India and the United States have reached final agreement on a landmark nuclear energy cooperation deal. Where the announcement came after talks between President Bush and Indian Prime Minister Manmohan Singh.
The first official word of the deal came from the Indian prime minister.
"I am particularly pleased that we have reached an understanding on the implementation of our agreement on civil nuclear cooperation of July 18, 2005."
Negotiations were still going on when Mr. Bush arrived in New Delhi late Wednesday. Speaking at a joint news conference, the American leader emphasized the issues involved were complex and difficult for both sides. He called the deal "historic."
"It was not an easy job for the prime minister to achieve this agreement. I understand. It is not easy for the American president to achieve this agreement. But it is a necessary agreement."
Under terms of the deal, which must still be approved by the legislatures of both countries, the United States will provide India with technology and fuel for its nuclear power plants. In return, India will open those facilities to international inspection.
In order to finalize the agreement, the Indian government had to devise a difficult formula to separate its civilian and military nuclear programs.
But the separation plan may not be enough to appease critics in the U.S. Congress. They say the deal rewards a country that has never signed the Nuclear Non-Proliferation Treaty, and conducted nuclear weapons tests as recently as 1998.
Mr. Bush says the critics have to realize that times have changed, and so has the U.S.-Indian relationship.

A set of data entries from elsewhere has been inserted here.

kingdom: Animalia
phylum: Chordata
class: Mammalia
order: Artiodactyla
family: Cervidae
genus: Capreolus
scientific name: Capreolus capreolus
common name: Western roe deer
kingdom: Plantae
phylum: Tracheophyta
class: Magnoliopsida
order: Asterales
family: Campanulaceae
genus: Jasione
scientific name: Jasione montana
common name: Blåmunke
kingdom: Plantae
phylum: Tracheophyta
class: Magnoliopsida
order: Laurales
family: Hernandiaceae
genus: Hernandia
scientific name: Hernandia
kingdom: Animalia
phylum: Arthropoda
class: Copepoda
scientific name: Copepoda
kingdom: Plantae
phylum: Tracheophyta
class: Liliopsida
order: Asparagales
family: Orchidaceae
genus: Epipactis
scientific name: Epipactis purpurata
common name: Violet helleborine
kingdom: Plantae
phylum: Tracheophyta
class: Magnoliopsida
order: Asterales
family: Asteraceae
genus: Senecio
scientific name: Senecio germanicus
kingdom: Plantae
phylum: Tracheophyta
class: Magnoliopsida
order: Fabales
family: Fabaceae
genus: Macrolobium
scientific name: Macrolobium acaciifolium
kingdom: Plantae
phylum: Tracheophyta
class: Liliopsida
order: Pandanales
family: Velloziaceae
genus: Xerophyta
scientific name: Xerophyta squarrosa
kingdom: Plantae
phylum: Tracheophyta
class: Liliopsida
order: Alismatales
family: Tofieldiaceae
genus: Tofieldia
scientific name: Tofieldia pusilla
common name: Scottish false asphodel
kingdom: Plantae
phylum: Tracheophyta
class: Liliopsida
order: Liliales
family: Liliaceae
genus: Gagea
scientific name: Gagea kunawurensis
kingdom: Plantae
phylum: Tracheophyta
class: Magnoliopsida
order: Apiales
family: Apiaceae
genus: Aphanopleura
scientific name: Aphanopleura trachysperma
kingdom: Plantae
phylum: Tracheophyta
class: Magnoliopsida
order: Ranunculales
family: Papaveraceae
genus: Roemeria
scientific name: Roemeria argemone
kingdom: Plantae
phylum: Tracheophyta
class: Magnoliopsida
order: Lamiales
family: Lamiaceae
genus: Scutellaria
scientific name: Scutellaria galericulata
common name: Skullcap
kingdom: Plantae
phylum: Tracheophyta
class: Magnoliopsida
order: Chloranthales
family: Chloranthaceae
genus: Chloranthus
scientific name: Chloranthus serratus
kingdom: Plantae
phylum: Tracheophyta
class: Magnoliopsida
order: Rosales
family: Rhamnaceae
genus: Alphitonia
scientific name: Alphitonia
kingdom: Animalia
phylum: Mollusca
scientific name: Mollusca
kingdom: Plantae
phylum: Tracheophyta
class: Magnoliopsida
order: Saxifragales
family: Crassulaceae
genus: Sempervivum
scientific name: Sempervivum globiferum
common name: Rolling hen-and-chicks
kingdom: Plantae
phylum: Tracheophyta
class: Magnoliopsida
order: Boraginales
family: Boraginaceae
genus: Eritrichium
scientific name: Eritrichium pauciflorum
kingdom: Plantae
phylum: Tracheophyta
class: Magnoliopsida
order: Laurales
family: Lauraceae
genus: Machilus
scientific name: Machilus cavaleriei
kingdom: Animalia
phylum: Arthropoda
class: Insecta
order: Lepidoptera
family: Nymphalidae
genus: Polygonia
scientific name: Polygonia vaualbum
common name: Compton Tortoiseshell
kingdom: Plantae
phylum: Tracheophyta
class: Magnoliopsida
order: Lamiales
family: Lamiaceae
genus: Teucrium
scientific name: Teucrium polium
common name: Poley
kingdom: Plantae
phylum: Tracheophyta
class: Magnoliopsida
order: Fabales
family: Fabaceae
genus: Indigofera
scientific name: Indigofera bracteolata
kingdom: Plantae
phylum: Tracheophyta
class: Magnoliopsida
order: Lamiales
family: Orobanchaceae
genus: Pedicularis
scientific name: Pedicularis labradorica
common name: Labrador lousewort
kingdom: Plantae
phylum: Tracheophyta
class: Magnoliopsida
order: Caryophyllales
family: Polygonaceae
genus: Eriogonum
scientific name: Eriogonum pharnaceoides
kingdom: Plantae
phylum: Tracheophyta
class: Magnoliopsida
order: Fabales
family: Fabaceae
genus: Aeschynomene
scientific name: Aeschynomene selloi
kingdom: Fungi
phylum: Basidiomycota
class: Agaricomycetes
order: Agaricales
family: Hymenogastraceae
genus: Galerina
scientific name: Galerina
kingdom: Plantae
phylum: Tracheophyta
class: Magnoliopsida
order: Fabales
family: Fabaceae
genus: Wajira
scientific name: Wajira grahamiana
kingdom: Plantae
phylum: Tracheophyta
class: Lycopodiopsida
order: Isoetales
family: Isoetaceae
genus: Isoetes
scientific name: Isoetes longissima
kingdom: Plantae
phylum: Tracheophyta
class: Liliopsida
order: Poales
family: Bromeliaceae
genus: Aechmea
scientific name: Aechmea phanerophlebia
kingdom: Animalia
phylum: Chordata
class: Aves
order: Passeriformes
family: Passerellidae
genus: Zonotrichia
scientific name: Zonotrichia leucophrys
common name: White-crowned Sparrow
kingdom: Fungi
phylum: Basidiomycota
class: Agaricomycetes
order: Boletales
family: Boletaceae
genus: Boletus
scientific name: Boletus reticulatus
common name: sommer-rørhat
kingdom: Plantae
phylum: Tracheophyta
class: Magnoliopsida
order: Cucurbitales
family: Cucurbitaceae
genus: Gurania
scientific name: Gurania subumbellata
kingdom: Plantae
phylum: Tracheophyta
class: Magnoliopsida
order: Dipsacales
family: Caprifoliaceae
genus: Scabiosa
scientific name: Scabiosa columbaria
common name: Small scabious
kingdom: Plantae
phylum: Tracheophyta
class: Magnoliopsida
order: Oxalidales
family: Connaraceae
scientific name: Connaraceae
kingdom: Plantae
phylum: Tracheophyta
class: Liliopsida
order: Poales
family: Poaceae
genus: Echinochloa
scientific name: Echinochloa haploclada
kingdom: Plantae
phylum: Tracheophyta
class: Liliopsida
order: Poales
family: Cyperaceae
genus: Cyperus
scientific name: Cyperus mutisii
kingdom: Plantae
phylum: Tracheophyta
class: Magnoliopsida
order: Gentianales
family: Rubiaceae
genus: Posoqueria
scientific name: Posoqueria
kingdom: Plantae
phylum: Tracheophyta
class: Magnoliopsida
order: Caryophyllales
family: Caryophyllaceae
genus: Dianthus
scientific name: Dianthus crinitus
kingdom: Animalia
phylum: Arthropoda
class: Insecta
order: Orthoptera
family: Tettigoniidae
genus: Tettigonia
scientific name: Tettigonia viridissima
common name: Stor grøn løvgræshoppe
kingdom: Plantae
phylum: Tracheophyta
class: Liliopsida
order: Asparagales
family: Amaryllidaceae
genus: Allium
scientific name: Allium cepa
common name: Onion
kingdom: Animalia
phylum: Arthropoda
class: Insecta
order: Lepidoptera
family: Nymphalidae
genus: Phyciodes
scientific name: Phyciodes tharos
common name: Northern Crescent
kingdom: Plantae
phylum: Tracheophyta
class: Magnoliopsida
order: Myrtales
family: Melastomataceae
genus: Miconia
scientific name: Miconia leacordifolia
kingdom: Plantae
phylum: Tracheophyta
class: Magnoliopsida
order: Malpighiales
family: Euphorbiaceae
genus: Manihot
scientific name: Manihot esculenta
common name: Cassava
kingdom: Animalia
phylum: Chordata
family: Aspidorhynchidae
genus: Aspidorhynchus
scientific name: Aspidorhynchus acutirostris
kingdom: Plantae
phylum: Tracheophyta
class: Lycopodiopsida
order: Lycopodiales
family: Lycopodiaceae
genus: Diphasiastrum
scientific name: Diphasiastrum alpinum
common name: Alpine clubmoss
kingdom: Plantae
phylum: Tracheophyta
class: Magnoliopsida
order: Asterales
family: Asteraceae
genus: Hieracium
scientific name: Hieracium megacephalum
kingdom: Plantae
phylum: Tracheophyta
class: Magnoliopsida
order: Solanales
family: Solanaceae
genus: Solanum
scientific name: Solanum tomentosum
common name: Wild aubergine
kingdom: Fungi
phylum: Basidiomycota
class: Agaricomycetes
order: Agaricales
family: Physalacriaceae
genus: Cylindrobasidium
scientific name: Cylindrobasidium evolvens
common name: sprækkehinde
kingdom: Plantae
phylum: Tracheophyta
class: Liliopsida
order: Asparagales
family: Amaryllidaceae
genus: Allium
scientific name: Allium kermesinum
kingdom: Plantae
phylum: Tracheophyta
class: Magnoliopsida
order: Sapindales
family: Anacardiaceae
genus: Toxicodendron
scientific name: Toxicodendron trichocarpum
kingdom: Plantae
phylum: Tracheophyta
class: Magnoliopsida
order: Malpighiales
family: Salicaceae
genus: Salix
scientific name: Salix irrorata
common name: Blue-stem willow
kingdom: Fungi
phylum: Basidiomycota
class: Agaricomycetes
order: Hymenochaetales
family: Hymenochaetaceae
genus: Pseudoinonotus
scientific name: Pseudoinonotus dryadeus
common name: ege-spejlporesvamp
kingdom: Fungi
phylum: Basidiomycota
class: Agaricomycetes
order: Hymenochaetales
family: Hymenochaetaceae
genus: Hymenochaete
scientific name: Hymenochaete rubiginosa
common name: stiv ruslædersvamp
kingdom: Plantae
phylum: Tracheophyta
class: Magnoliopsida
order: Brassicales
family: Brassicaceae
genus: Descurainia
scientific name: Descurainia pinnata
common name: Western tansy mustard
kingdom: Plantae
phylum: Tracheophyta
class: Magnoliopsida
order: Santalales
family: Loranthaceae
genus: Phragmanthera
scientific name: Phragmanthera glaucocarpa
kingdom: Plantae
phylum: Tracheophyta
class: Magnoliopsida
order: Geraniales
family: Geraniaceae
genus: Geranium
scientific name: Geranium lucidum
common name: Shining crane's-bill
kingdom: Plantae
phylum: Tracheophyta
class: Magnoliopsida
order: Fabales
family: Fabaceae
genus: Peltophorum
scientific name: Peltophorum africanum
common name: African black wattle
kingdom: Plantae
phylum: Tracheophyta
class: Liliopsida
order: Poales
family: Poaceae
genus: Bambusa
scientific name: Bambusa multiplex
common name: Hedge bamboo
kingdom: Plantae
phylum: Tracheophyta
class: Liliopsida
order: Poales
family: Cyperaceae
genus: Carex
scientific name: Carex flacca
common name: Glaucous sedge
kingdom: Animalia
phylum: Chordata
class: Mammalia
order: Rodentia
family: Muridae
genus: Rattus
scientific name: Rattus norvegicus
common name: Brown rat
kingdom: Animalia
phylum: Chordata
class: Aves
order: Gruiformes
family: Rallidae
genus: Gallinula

"Short term history shows that the United States and India were divided. We didn't have much of a relationship. And as a result there are laws on the books that reflect that. Now the relationship is changing dramatically. People in the United States have got to understand that trade with India is in our interests."
While President Bush was meeting with Prime Minister Singh, word reached New Delhi of a terrorist bombing in Karachi, Pakistan. Mr. Bush condemned the action, but vowed to continue his South Asia tour and travel on from India to Islamabad.
"Terrorists and killers are not going to prevent me from going to Pakistan.
Before he goes to Pakistan, the president is scheduled to address the Indian people Friday evening from New Delhi. White House officials say it will be the major speech of the trip.